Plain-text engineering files

*-*-*

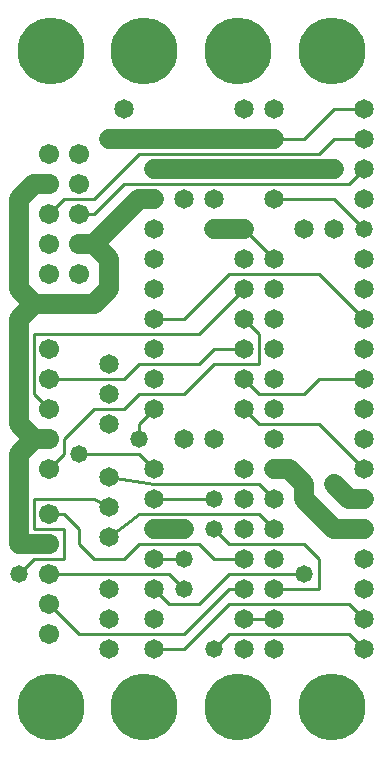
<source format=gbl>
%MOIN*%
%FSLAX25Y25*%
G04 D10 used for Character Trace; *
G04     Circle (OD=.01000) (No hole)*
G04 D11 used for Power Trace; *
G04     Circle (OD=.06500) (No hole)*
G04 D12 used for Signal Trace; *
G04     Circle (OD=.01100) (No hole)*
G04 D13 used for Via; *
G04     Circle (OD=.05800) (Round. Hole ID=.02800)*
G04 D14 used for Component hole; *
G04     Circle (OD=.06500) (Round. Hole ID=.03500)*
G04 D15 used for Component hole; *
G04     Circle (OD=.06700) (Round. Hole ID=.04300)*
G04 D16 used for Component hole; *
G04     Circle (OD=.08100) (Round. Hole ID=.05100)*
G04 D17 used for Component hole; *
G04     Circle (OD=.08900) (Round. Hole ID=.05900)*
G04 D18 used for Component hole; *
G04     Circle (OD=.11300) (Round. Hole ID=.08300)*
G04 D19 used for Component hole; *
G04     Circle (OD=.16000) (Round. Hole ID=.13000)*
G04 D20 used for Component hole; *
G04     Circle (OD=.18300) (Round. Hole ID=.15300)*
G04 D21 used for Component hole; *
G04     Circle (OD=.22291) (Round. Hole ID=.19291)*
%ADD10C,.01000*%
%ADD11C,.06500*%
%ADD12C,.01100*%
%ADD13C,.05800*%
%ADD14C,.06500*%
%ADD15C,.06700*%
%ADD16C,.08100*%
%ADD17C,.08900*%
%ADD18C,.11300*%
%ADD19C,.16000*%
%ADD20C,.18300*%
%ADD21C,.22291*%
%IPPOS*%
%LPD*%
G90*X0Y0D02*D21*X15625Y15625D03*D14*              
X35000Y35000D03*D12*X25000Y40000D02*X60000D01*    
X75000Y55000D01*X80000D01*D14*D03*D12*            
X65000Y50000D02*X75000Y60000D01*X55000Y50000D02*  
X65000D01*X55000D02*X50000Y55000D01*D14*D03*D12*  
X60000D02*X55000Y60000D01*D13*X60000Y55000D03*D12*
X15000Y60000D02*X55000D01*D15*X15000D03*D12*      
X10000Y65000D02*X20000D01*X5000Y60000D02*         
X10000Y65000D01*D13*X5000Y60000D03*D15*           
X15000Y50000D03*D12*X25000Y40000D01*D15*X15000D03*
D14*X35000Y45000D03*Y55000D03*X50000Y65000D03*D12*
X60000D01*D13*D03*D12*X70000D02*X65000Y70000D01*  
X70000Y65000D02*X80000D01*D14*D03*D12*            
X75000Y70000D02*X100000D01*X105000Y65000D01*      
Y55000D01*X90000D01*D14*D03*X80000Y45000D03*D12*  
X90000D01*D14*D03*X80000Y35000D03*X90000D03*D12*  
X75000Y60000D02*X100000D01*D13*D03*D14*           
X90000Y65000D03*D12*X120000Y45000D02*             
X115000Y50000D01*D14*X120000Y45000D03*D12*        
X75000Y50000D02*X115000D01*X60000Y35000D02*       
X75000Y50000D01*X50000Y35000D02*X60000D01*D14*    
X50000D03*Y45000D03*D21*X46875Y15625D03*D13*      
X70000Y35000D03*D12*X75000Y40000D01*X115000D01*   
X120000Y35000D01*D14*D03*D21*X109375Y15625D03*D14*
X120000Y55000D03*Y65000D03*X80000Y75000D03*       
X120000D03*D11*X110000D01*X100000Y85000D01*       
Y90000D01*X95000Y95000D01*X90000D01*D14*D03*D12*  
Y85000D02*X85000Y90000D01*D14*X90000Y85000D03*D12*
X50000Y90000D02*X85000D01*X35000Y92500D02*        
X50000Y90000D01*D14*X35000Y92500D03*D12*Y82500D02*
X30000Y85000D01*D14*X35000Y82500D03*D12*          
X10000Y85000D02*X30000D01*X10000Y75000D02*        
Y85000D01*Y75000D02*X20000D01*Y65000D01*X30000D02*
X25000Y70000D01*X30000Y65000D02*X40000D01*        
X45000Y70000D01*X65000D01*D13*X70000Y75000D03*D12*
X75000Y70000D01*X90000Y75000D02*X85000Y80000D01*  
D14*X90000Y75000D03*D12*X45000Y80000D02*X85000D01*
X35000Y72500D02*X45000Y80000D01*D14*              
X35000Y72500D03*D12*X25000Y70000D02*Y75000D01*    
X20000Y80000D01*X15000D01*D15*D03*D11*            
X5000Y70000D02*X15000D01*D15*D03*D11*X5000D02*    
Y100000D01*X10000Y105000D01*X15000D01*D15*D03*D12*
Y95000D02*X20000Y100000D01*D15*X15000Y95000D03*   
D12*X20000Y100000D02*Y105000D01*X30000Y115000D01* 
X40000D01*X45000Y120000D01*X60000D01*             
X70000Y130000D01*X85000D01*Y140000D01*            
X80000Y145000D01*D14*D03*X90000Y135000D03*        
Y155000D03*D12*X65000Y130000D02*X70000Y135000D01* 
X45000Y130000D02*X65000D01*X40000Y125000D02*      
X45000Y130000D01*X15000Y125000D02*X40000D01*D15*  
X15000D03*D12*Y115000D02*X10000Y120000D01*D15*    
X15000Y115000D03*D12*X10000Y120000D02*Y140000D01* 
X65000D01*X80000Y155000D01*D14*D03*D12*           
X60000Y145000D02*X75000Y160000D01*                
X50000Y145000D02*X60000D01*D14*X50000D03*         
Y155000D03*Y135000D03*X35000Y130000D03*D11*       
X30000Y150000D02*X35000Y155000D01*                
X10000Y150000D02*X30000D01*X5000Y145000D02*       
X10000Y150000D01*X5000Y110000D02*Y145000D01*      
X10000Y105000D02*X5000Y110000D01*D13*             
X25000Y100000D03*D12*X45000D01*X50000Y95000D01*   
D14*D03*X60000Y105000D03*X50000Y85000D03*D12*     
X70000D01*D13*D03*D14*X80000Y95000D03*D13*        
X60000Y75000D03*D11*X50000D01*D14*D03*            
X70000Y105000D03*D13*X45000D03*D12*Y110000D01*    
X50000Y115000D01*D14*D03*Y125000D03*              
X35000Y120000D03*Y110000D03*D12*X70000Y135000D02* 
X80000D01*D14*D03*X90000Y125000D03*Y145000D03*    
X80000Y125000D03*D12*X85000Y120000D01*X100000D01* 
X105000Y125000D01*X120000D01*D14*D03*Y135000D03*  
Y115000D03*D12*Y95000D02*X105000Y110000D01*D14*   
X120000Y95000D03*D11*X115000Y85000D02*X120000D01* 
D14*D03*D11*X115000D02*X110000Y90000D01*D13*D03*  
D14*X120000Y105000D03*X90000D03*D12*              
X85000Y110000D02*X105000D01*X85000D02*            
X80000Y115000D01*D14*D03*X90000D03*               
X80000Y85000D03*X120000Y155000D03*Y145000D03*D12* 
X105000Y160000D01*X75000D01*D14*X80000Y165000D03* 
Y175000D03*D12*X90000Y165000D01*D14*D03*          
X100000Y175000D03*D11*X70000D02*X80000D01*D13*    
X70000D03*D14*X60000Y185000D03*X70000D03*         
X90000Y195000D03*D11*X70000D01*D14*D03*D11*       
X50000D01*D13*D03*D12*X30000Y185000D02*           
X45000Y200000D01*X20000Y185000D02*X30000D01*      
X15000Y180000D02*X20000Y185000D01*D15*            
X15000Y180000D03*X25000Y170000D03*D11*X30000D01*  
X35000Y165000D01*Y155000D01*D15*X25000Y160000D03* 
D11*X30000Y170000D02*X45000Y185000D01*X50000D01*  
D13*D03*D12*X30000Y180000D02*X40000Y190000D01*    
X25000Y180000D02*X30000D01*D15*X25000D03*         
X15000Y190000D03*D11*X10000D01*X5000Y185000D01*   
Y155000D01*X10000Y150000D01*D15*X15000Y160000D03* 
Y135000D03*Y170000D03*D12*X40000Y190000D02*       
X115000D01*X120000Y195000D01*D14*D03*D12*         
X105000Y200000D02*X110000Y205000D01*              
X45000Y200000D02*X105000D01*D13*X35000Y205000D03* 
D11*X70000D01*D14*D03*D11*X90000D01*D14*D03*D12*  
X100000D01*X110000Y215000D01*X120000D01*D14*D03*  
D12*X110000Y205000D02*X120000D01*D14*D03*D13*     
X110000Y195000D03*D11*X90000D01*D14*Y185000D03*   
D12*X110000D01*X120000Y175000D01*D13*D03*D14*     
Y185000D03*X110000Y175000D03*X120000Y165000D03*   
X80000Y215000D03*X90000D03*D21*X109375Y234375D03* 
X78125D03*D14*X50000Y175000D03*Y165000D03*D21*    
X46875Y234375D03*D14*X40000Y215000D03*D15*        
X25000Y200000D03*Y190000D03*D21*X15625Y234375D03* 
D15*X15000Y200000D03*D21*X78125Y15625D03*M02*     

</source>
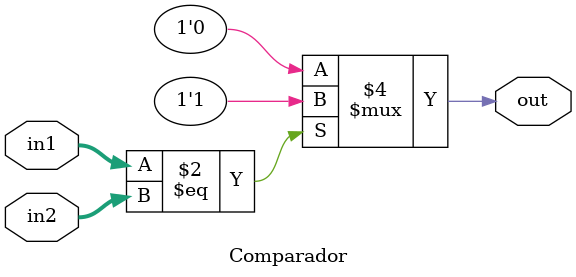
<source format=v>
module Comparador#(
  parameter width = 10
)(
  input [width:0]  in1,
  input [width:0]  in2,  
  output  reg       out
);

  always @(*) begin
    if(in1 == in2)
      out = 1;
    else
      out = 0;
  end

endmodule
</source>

*-*-*

▸ **WORK REQUEST**: Above are the entries. Copy exactly the part that opens with the line containing "X50000Y90000D02*X85000D01*X35000Y92500D02*" and closes with the line containing "X10000Y150000D01*X5000Y110000D02*Y145000D01*", and no more.

▸ **ANSWER AREA**:
X50000Y90000D02*X85000D01*X35000Y92500D02*        
X50000Y90000D01*D14*X35000Y92500D03*D12*Y82500D02*
X30000Y85000D01*D14*X35000Y82500D03*D12*          
X10000Y85000D02*X30000D01*X10000Y75000D02*        
Y85000D01*Y75000D02*X20000D01*Y65000D01*X30000D02*
X25000Y70000D01*X30000Y65000D02*X40000D01*        
X45000Y70000D01*X65000D01*D13*X70000Y75000D03*D12*
X75000Y70000D01*X90000Y75000D02*X85000Y80000D01*  
D14*X90000Y75000D03*D12*X45000Y80000D02*X85000D01*
X35000Y72500D02*X45000Y80000D01*D14*              
X35000Y72500D03*D12*X25000Y70000D02*Y75000D01*    
X20000Y80000D01*X15000D01*D15*D03*D11*            
X5000Y70000D02*X15000D01*D15*D03*D11*X5000D02*    
Y100000D01*X10000Y105000D01*X15000D01*D15*D03*D12*
Y95000D02*X20000Y100000D01*D15*X15000Y95000D03*   
D12*X20000Y100000D02*Y105000D01*X30000Y115000D01* 
X40000D01*X45000Y120000D01*X60000D01*             
X70000Y130000D01*X85000D01*Y140000D01*            
X80000Y145000D01*D14*D03*X90000Y135000D03*        
Y155000D03*D12*X65000Y130000D02*X70000Y135000D01* 
X45000Y130000D02*X65000D01*X40000Y125000D02*      
X45000Y130000D01*X15000Y125000D02*X40000D01*D15*  
X15000D03*D12*Y115000D02*X10000Y120000D01*D15*    
X15000Y115000D03*D12*X10000Y120000D02*Y140000D01* 
X65000D01*X80000Y155000D01*D14*D03*D12*           
X60000Y145000D02*X75000Y160000D01*                
X50000Y145000D02*X60000D01*D14*X50000D03*         
Y155000D03*Y135000D03*X35000Y130000D03*D11*       
X30000Y150000D02*X35000Y155000D01*                
X10000Y150000D02*X30000D01*X5000Y145000D02*       
X10000Y150000D01*X5000Y110000D02*Y145000D01*      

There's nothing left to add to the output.